A running login pod won't pick up the new ConfigMap until it restarts. Delete the Slurm login pod so it's recreated with the updated command mounted (find it with `kubectl get pods -n tenant-slurm`):

```bash
kubectl delete pod -n tenant-slurm <login-pod>
```

On the first SSH login after the pod comes back, the script installs the `pw` CLI if it isn't already present, then calls `pw ssh-public-keys` to return the user's keys for `sshd` to authorize.

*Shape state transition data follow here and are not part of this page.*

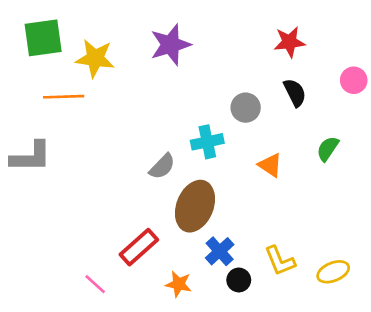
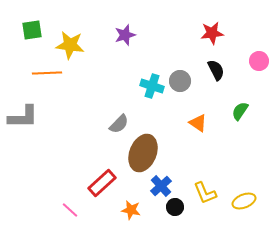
green square: (43, 38) -> (32, 30), size x0.7
purple star: (170, 45) -> (125, 35), size x0.7
cyan cross: (207, 142) -> (152, 86), moved, turned 30

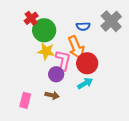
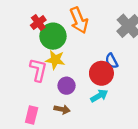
blue semicircle: (83, 26) -> (112, 61), moved, turned 64
orange arrow: (76, 47) -> (79, 20), moved
pink L-shape: (63, 60) -> (38, 70), moved

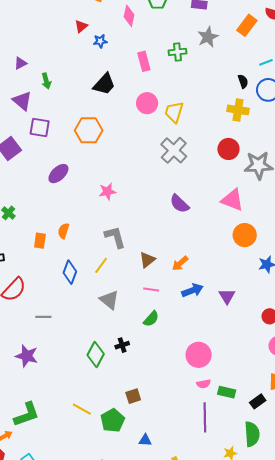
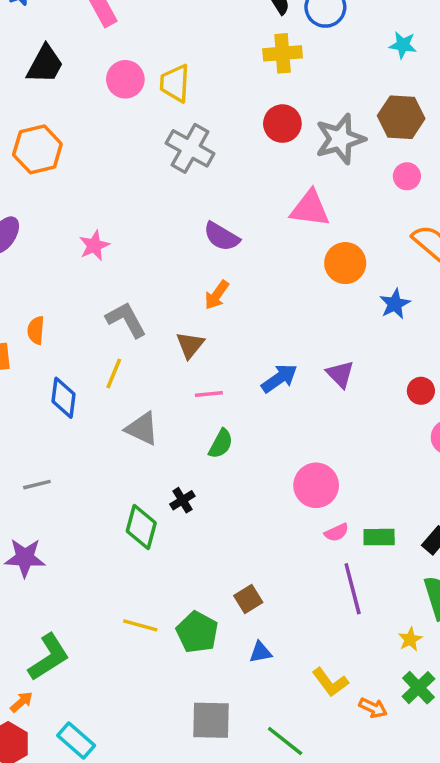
orange arrow: (180, 263) -> (217, 295), moved
brown square: (133, 396) -> (248, 599), moved

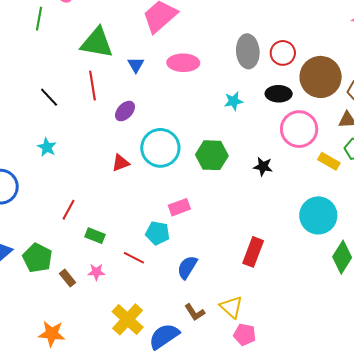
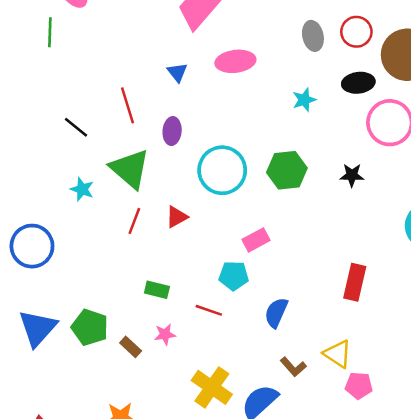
green triangle: (97, 43) -> (130, 169), moved, turned 39
gray ellipse: (248, 51) -> (313, 36), size x0.7
purple ellipse: (125, 111) -> (172, 131), turned -30
red triangle: (121, 163) -> (177, 217), moved
red line: (69, 210) -> (134, 221), moved

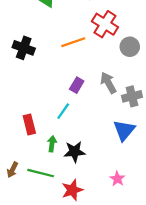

Confirm it works by execing into the recreated login pod and running the command with a username:

```bash
kubectl exec -it -n tenant-slurm <login-pod> -- \
  /usr/local/share/nsscache-authorized-keys-command.py <username>
```

When everything is wired up correctly, it prints that user's authorized SSH public keys - for example, `nsscache-authorized-keys-command.py mcquade` returns mcquade's keys.

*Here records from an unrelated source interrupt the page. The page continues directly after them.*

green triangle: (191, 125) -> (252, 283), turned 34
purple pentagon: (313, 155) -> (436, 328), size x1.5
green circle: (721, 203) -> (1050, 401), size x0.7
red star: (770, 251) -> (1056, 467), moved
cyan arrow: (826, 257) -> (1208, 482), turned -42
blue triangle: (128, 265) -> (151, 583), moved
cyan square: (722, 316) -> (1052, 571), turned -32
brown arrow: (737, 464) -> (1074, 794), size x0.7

## Register the cluster in ACTIVATE

With identity resolving on the cluster, connect it like any other on-premises cluster:

1. Follow [Configuring Existing Clusters](/docs/compute/configuring-existing-clusters) to create the cluster definition.
2. Set the **Scheduler Type** to **Slurm**.
3. Enter the **Cluster Login Node** (the cluster's login/jump host) and your **Username**.

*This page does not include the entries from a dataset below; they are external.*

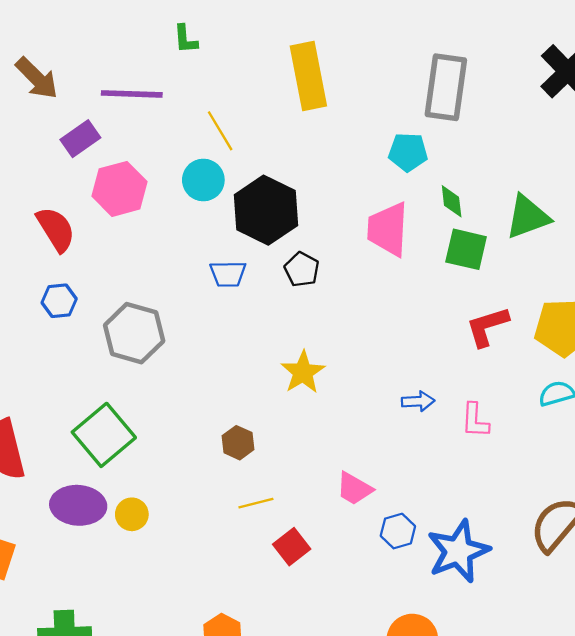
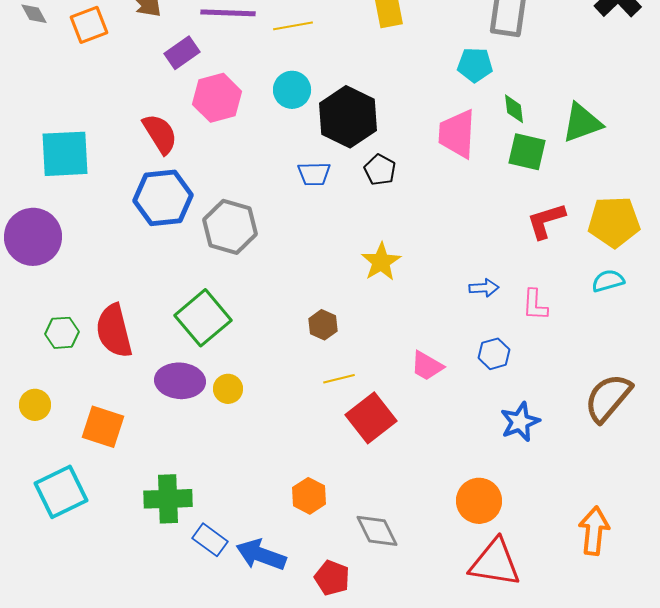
yellow line: (220, 131) -> (293, 26), moved, turned -69
blue hexagon: (59, 301) -> (163, 198), size x1.8
blue hexagon: (398, 531) -> (494, 354), moved
red square: (292, 547) -> (371, 418), size x1.5
blue star: (458, 551) -> (520, 422), size x0.7

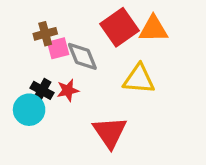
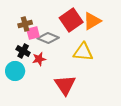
orange triangle: (153, 29) -> (92, 21), turned -30
gray diamond: (82, 56) -> (48, 38), turned -45
black cross: (42, 90) -> (23, 51), moved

You can use the `__USER__` token in any field and ACTIVATE substitutes the logged-in user's username automatically.

## Verify

First, confirm the identity cache is populating. nsscache writes each synced map into a `slurm-nsscache-<map>` Secret in `tenant-slurm`. Decode the `passwd` cache to check that your ACTIVATE users are landing on the cluster with the expected UID, GID, shell, and home directory:

```bash
kubectl get secret slurm-nsscache-passwd -n tenant-slurm -o yaml \
  | yq '.data."passwd.cache"' | base64 -d
```

The `group`, `shadow`, and `sshkey` maps populate the parallel `slurm-nsscache-group`, `slurm-nsscache-shadow`, and `slurm-nsscache-sshkey` Secrets (keyed `group.cache`, `shadow.cache`, and `sshkey.cache`). An empty or stale cache usually means the SCIM URL, the bearer token, or the `attributes` parameter is wrong.

Then confirm the end-to-end connection:

1. From the **Sessions** tab, power on the cluster and confirm the connection succeeds.
2. Confirm your account resolves on the cluster (`id <username>` should show the POSIX UID/GID synced from ACTIVATE).
3. Submit a test job and confirm it runs. See [Submitting Jobs via Slurm](/docs/compute/submitting-jobs).